One of the primary functions of the test bench wrapper object is to advance the clock. Verilator requires that the clock toggle from low to high in order to call the positive edge logic within your design. The clock needs to then return low, and all of these transitions require calls to the Verilator tracing methods if you want a VCD file when you are done.
I found this cumbersome, so I wrapped all of that logic with a tick()
method.
This is the same tick()
method I discussed above. The tick()
method of
TESTB
would capture inputs to the core in a trace,
toggle the clock high,
capture the results in a trace,
then toggle the clock low
and capture the results in the trace again–this time flushing the trace file. (Flushing is important–I’ve had too many designs fail some C-assertion in their associated logic, and without the flush you may not get the state of your variables at that last clock.
Before moving on, let me foot-stomp here that all three calls to eval()

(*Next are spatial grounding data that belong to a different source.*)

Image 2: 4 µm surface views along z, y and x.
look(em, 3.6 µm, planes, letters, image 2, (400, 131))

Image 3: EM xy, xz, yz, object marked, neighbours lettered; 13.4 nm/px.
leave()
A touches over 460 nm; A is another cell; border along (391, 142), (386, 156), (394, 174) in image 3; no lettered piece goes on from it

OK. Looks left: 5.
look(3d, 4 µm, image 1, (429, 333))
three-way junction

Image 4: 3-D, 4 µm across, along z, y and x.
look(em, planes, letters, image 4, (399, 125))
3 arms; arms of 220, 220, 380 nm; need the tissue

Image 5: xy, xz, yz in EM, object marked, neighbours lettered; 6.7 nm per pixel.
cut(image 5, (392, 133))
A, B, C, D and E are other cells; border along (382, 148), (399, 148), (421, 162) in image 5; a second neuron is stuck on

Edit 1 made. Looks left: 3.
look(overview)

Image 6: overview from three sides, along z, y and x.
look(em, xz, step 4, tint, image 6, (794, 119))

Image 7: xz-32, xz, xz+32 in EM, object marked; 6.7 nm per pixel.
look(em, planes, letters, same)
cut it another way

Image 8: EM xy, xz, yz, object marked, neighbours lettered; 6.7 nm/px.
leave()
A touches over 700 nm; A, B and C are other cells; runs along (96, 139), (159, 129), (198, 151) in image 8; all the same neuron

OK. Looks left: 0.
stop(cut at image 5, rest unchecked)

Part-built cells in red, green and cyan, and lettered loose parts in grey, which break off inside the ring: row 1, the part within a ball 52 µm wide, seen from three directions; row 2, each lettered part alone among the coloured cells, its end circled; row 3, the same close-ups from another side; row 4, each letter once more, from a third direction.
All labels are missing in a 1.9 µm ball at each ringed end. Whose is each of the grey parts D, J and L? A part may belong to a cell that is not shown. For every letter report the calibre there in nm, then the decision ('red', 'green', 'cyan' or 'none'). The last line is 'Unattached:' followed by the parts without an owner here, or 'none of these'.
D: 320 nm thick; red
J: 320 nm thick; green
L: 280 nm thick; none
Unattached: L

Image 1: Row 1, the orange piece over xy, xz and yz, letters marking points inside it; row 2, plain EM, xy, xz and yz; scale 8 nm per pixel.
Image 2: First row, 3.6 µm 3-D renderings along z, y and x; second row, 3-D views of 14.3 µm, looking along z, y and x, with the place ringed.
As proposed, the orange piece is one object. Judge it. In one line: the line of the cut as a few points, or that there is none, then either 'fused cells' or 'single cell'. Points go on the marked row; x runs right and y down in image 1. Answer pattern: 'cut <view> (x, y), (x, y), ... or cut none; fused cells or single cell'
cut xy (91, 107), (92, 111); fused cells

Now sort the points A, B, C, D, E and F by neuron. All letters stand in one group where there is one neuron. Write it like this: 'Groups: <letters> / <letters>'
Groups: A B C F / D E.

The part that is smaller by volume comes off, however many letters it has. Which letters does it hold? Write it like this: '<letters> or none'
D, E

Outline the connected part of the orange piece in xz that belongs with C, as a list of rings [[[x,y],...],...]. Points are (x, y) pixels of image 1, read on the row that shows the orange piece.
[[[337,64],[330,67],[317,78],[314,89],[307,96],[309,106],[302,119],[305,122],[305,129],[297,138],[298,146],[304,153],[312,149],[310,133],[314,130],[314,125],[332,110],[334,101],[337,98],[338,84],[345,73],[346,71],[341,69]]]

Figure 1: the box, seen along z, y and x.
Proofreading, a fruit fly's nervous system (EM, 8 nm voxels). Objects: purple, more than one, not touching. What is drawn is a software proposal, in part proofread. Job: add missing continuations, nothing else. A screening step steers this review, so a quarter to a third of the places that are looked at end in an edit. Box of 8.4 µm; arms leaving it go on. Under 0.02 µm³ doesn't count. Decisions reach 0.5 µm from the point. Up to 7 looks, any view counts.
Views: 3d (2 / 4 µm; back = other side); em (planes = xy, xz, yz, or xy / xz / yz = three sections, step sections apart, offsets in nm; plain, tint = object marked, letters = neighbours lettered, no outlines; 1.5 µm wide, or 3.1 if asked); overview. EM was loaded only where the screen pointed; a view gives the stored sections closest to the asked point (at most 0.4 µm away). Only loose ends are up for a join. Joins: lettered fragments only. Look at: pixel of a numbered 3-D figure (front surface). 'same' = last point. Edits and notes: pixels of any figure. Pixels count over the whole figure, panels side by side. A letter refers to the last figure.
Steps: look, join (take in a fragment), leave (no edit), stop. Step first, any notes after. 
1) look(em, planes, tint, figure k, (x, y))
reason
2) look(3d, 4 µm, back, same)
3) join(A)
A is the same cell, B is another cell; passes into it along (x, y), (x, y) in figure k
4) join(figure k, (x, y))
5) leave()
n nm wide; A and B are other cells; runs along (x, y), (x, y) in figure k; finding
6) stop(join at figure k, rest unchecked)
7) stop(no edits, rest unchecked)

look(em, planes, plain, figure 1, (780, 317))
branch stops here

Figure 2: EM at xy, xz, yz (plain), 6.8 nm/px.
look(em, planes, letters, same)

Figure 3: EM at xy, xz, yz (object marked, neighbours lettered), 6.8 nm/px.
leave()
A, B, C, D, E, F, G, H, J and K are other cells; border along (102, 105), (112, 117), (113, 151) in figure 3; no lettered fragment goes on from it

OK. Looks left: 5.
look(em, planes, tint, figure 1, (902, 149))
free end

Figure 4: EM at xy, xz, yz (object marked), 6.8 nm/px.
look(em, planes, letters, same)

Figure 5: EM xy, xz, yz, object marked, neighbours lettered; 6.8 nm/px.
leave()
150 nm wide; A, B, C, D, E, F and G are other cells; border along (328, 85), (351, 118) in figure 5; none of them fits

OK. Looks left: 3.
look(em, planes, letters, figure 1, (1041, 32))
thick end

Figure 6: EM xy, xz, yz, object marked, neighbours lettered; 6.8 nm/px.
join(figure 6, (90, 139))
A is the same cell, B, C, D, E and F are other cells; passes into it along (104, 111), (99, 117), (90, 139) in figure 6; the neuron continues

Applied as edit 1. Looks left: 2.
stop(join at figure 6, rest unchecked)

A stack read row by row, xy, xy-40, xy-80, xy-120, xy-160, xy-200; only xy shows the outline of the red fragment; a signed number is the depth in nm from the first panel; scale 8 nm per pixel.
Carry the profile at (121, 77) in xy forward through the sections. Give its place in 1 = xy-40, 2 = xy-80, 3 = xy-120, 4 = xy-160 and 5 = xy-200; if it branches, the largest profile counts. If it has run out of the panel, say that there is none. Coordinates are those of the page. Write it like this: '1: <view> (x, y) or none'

are essential!. While it may look like the last step and the first step
are identical since they both leave the clock at zero, they are not the same.
Between these two steps,
co-simulation
logic might change inputs to the design. Unless you call eval()
following
any co-simulation updates to
design inputs, combinational logic depending upon these inputs may not
settle. This is a painful bug to search for, so I recommend you learn the
lesson here.
In this single clock paradigm outlined above, I could read any outputs and
adjust any inputs after calling this one tick()
method. I could also call
the C assert
function if something had gone wrong–the flush()
command
above guaranteed that the relevant portion of the trace was in the
file. This approach was simple
enough, and I’ve used this pattern for many of my designs. (You can read more
about it here.)
Sadly, this initial approach didn’t work when dealing with multiple clocks.
Instead, let’s walk through how this tick()
method can be updated to deal
with multiple clocks. In the example below, drawn from the VideoZip
project,
I have four clocks: hdmi_out
. hdmi_in
, net_rx_clk
, and my default clk
.
The first step when calling tick()
is to check the number of picoseconds
till the next clock edge. This is the minimum time to the next edge among
all clocks.
Once we know this amount of time, we’ll call eval()
once out of an abundance
of caution. This makes sure, before any clock edges change, that all of the
combinational logic associated with any potentially changed input wires has
settled.
Once done, each of the various clock objects may be advanced by this amount of time, and our global estimate of the current time can advance as well.
Finally, using these new clock values, we can call Verilator to evaluate our design in this new interval–adjusting any edge triggered logic.
If we are recording a trace at this time, we’ll then call Verilator to dump the current state of the design to a trace file.
Don’t forget to flush it! There’s been more than one time when I’ve checked the outputs of a core after ticking the clock, decided their was a problem and aborted, only to find the relevant signals hadn’t ended up in the trace file.
Finally, we’ll call any external simulation logic depending on clock edges.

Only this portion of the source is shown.